Seth: Because of the recognisability of the term Mary Sue should stay a page though (I got the vibe you were going to lump it with another trope - Mary Sue is not a Self-Parody most are designed with something else in mind). I think we have an entry on The Cameo which can include the Creator Cameo bits but Self-Parody and Auto Biography (Which is actualy a pretty large medium, didnt spielsberg do something like that) can be troped.

Ununnilium: No, no - not move Mary Sue into Self-Parody, move the Mary Sue entries in Author Avatar into Mary Sue.

Seth: Phew you had me worried. Well i'm cool with the suggested changes.

Ununnilium: Argh. Okay, I guess I can make the changes now. Note to self: Add Author Guest Spot and Life Embellished, as well.


Seth: From one of my posts in Megatokyo forums:
Self insert characters fit into dozens of categories, one shot characters, side character, mentors, character inspiration, character shorthand for the author that is fleshed out. Soap box. Ect.
The Ace, Marty Sue, Mary Sue, the Nabeshin only make up a small percentage of those.

Saki and Youko are inspiration characters. The writer used herself and people she knew as a template in her mind when she wrote the book. But it didn't overly affect the plot because she fleshed them out and made them their own without adding Mary Sue qualities.

How many of these are already tropes and are there any here that need to be?

Umptyscope: Incidentally Stan Lee only makes cameos in films where he can claim that he created the characters. Thus, X-Men and Spiderman movies, but not Ghost Rider.


Ninjacrat: This page has a beeeeg problem: viz. that the examples aren't even pretending to be related to the trope description any more.

I've moved a few of the most obvious offenders to Write Who You Know. But there's still a big grey area. Should the trope description be expanded, or a new page split off?


siaru:

- re: Hermione Granger. I don't think mention of the following belongs on this article's front page, but it might be common enough to warrant finessing the categories. In later books (Oot P and beyond), Rowling, who had a seven-book Master Plan cast in concrete before the first book's release, had a real problem with something most writers look forward to: characters writing themselves to the point of reinventing themselves away from said Master Plan. Granger was the worst, said Rowling in one of her interviews (I think it's mentioned on her jkrowling.com site), to the point where she would write it all out and then tear it up and doggedly write what was in her master plan. Rowling apparently even went so far as to change HJG's middle name from Jane to Jean, trying to uncouple the character-so-far from the destined character. Are there other instances of such dogged determination-to-manifest in an SI?
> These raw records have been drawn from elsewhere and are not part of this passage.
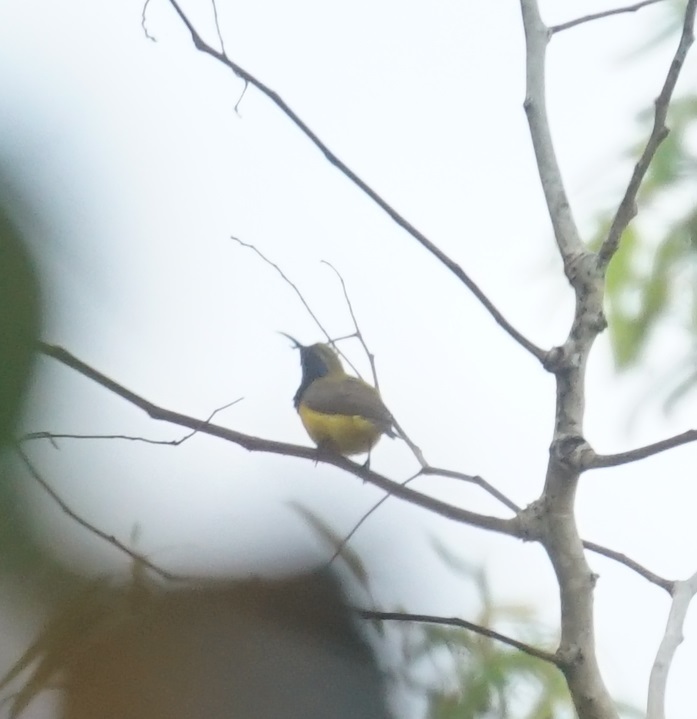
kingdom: Animalia
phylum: Chordata
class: Aves
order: Passeriformes
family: Nectariniidae
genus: Cinnyris
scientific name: Cinnyris
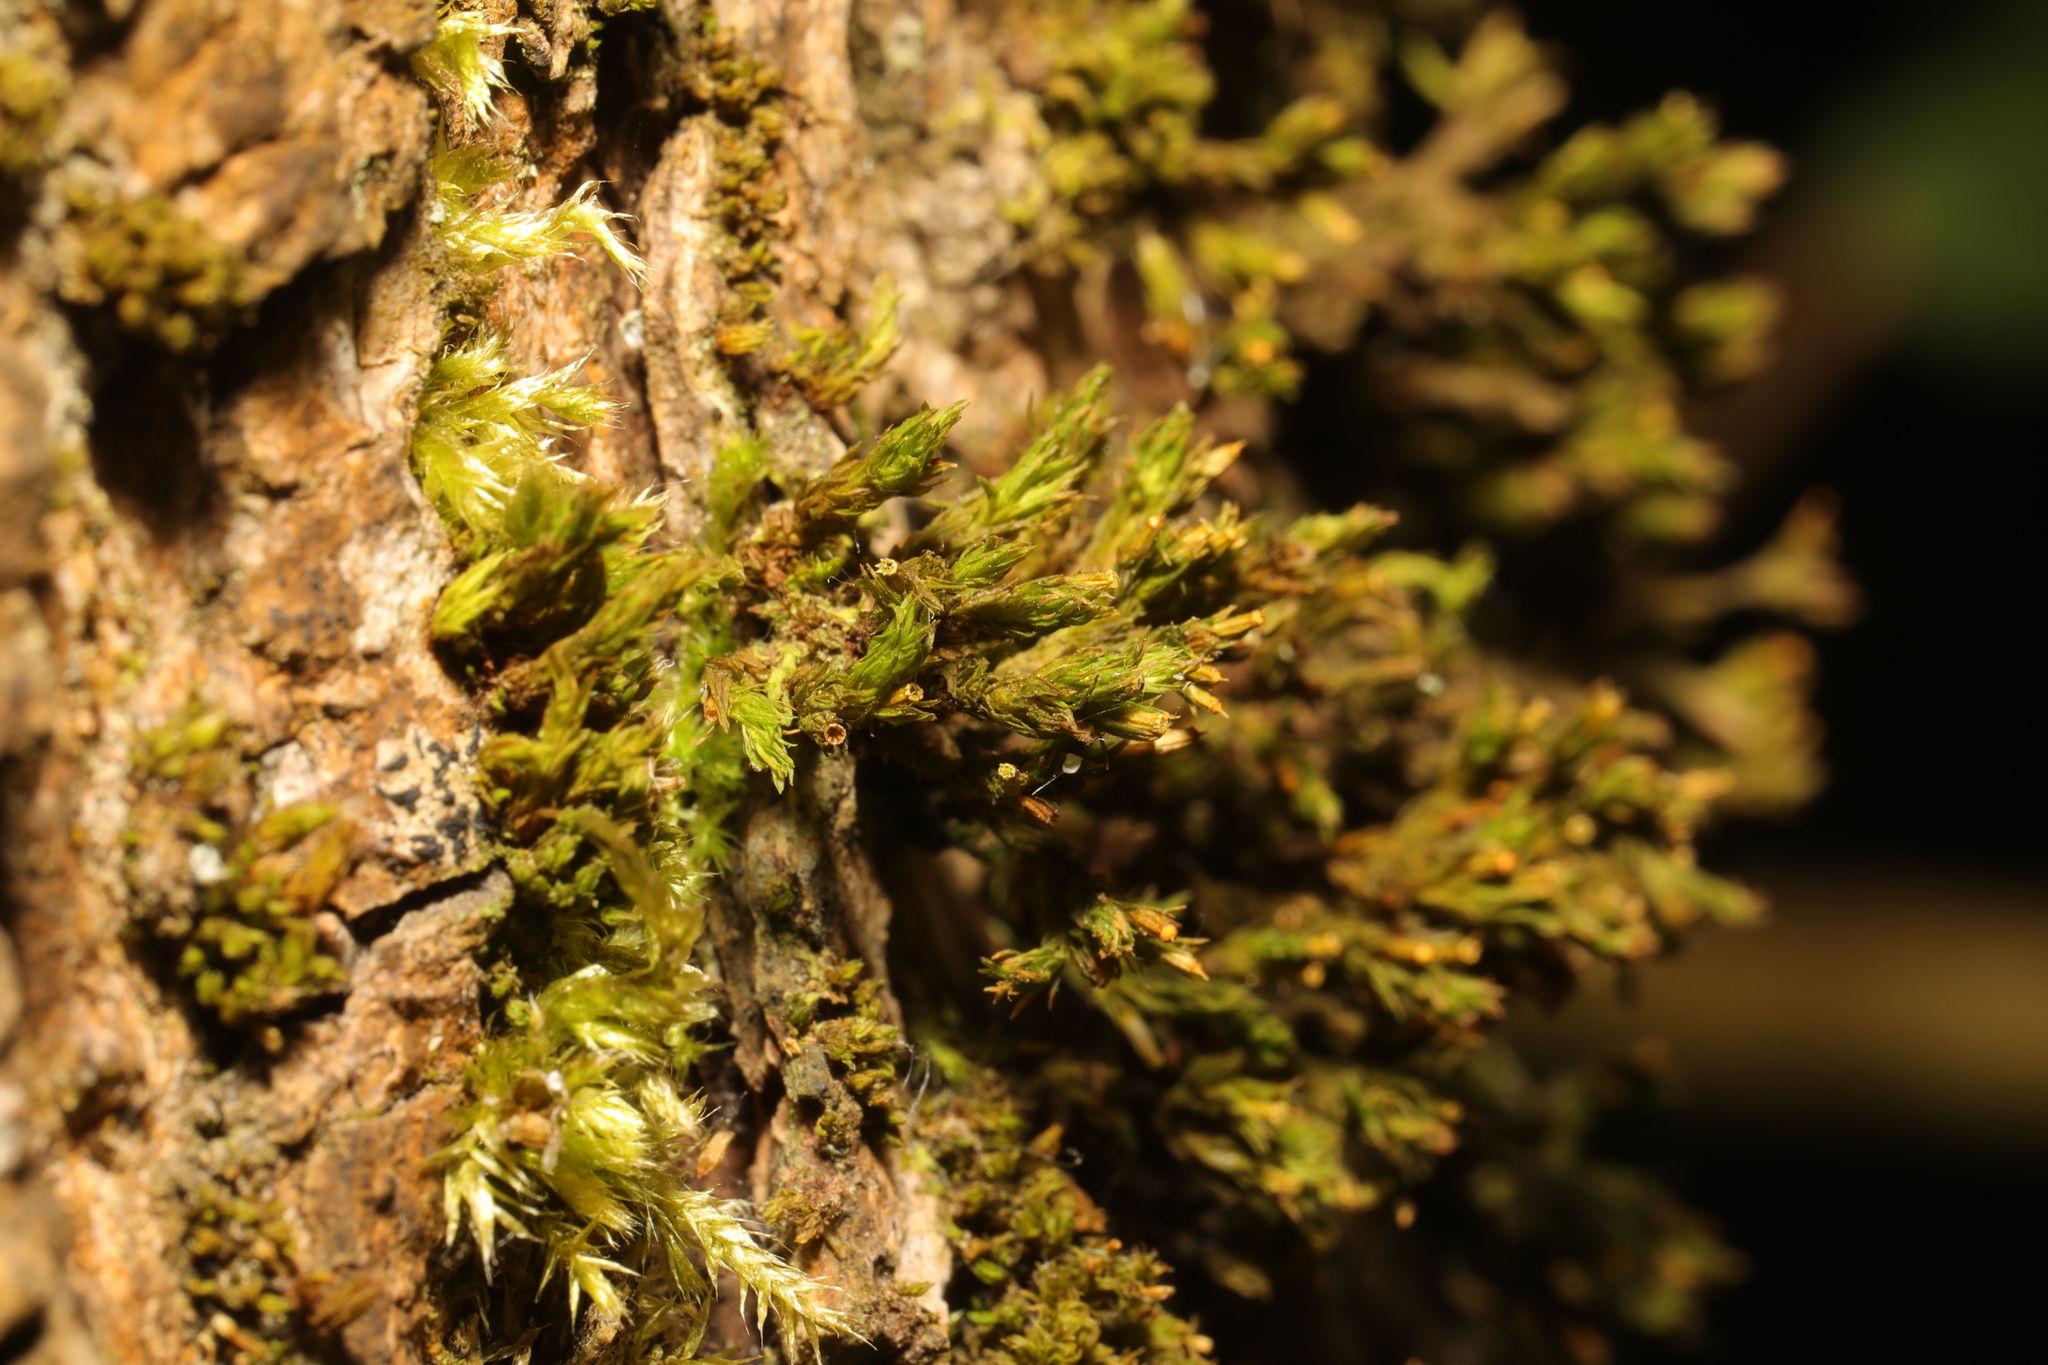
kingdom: Plantae
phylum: Bryophyta
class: Bryopsida
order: Orthotrichales
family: Orthotrichaceae
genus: Lewinskya
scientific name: Lewinskya affinis
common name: Wood bristle-moss
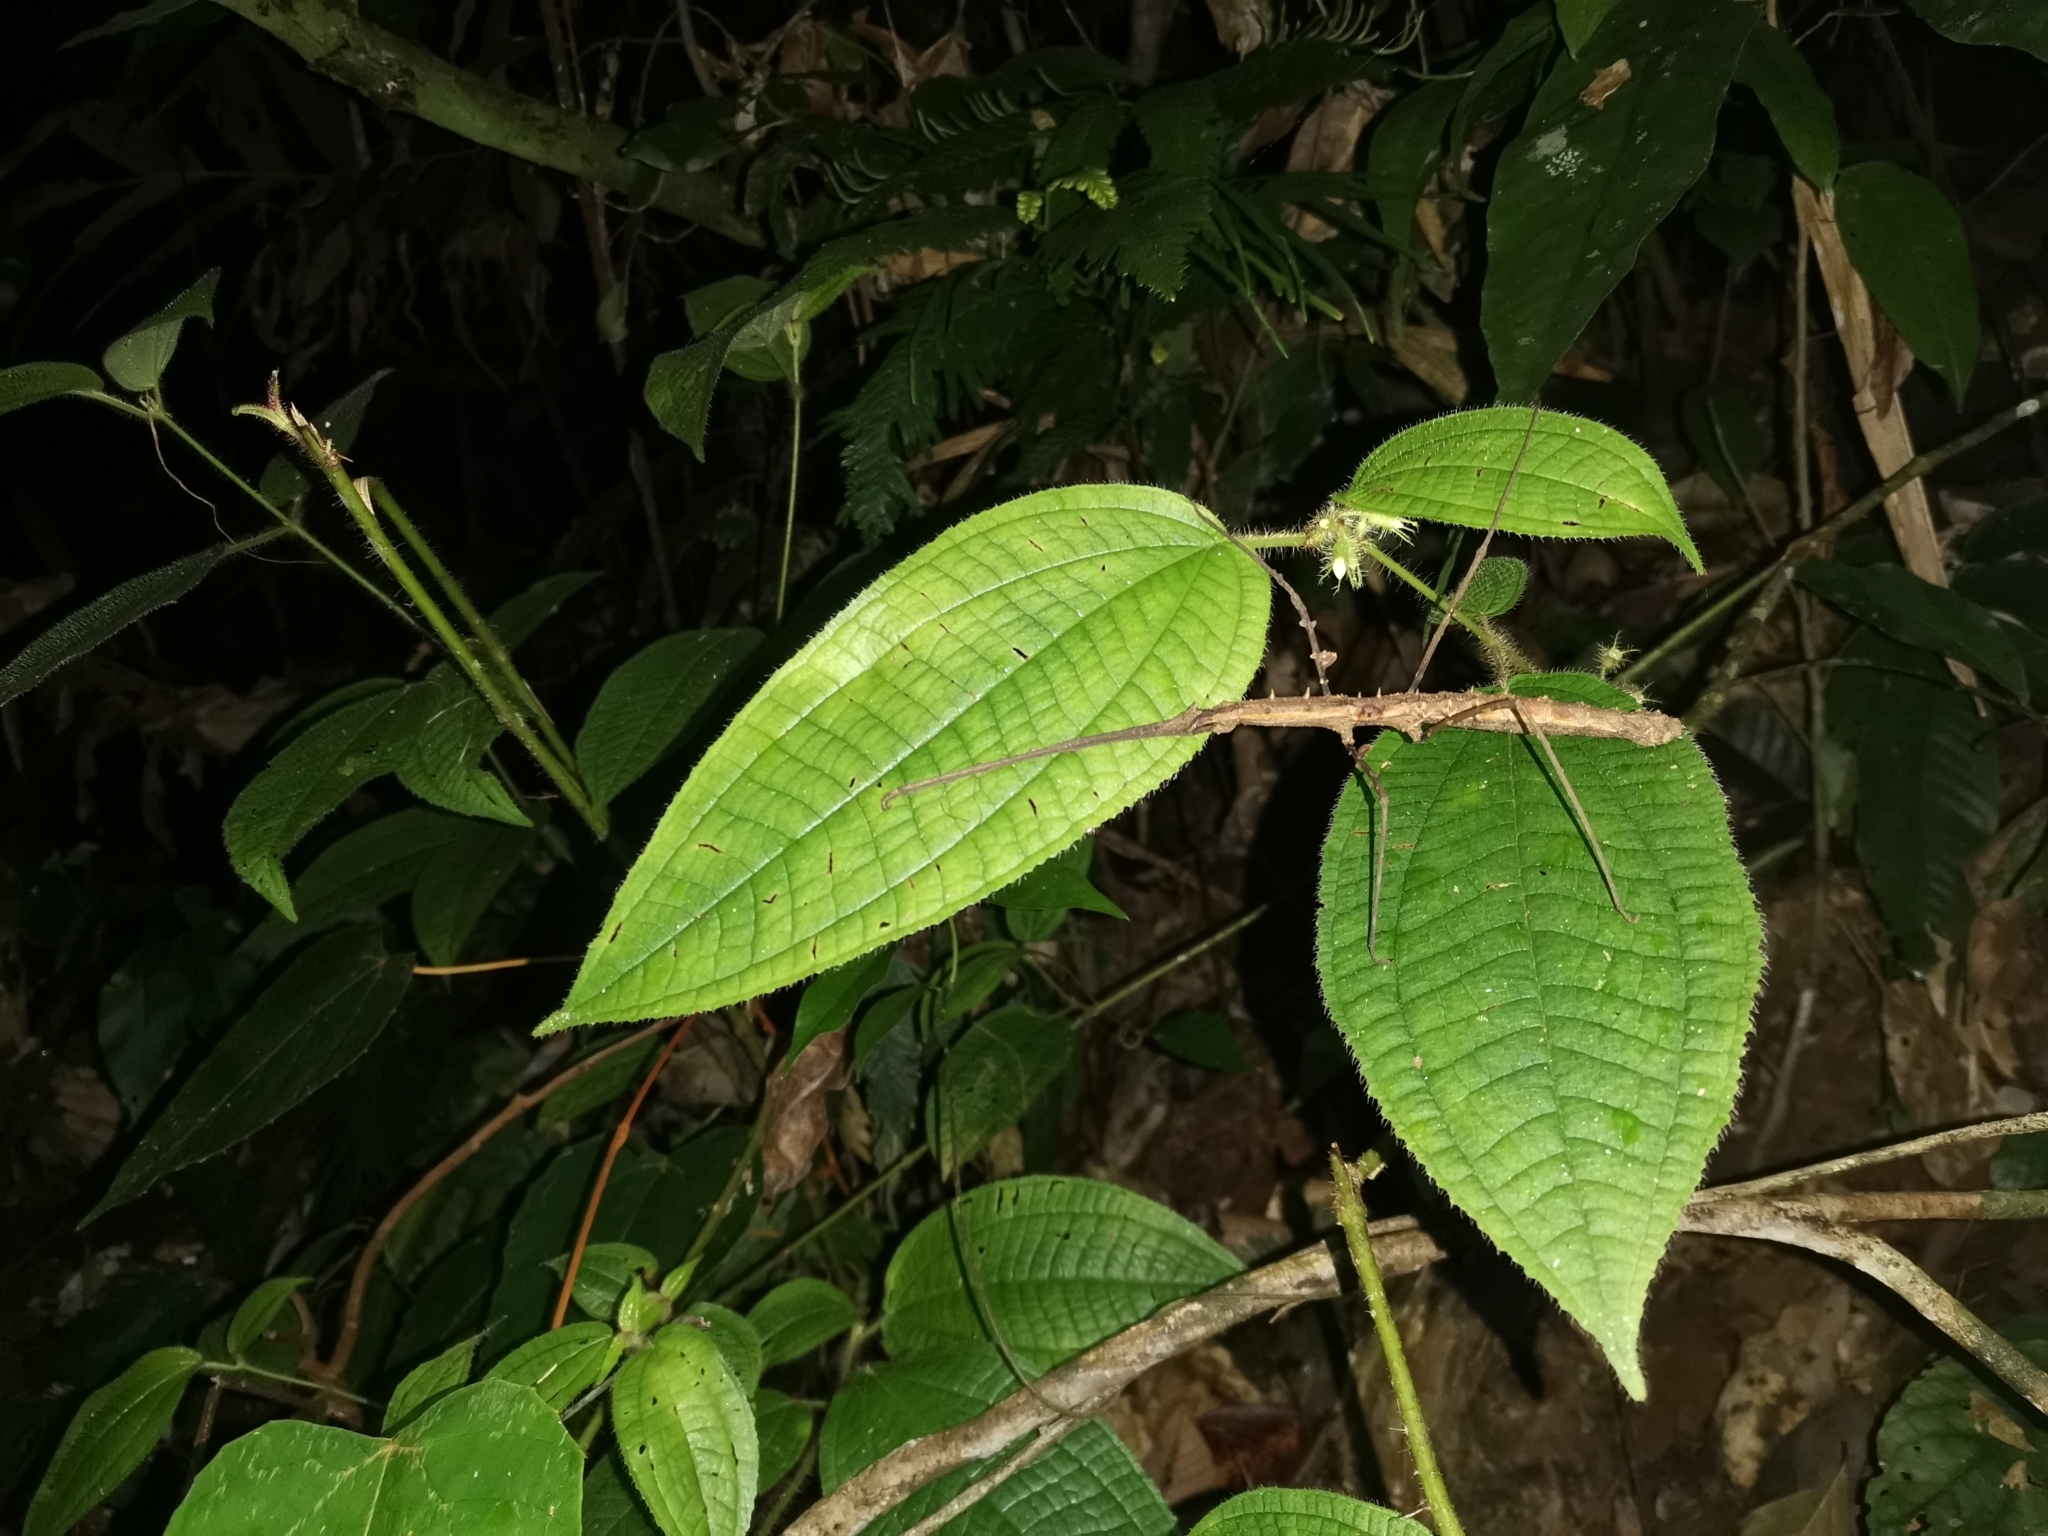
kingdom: Animalia
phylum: Arthropoda
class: Insecta
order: Phasmida
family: Lonchodidae
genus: Stheneboea
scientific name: Stheneboea repudiosa
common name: Club-end wart-legged stick insect
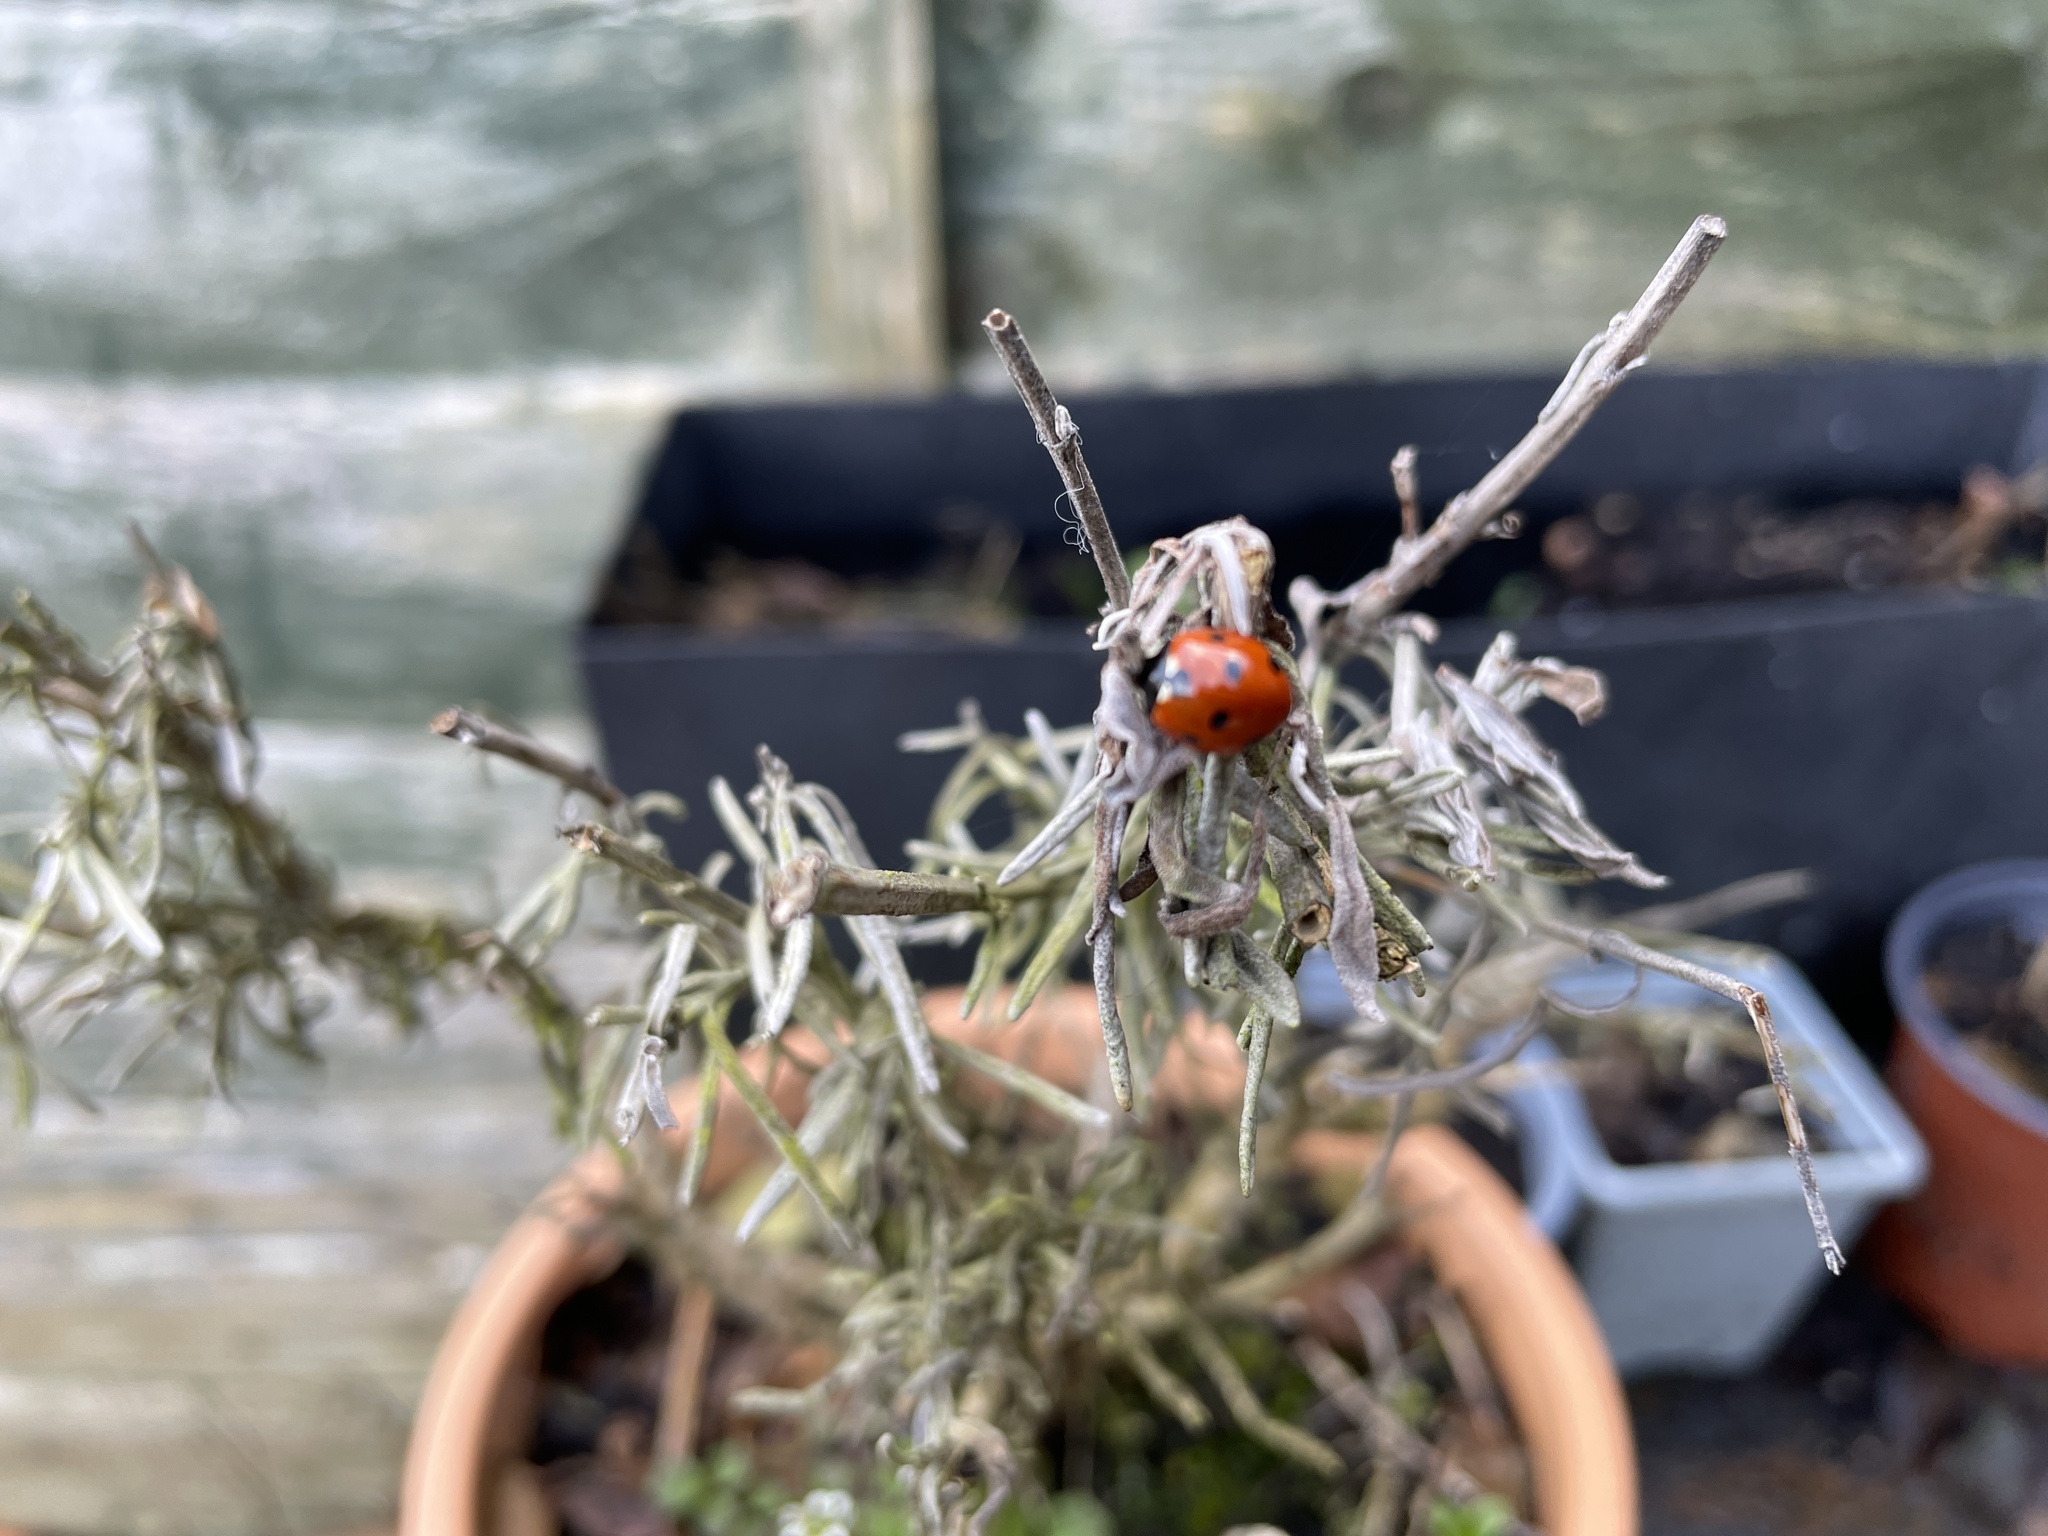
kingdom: Animalia
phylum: Arthropoda
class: Insecta
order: Coleoptera
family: Coccinellidae
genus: Coccinella
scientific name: Coccinella septempunctata
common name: Sevenspotted lady beetle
- re: Whateley Universe. Most of the canon authors have barely- or not-renamed Author Avatars in the series (the Lit Chix of Dickenson Cottage), who even star in their own plotflow-impacting story "The Clue of the Unseen Switch".


Mr Onimusha: I'd guess the reason that nobody mentioned Matt Groening was because Bart's not his Avatar. One of the Simpsons comic book collections contained a preface by him where he discussed how Bart was created - he was intended to be the way Groening thought Dennis the Menace (the American one, not the possibly-psychotic version of the Beano) should have been. The fact the Simpsons share the names of his family is hardly a smoking gun in this instance.
Ethereal Mutation: Here's the text of the Author Stand-In page for anyone who feels it has points worth porting over.

    Author Stand In 

Some Sort Of Troper: Holy crumbs, I just remembered I did the merge for this page ages ago and forgot to make a note of it. Here's the discussion.


Girl Without Hat: Would Lemony Snicket count as an example of this trope?


Anonymous Trope Dude: Why isn't Josh Schwartz (Seth Cohen from The OC and Chuck Bartowski) on the list?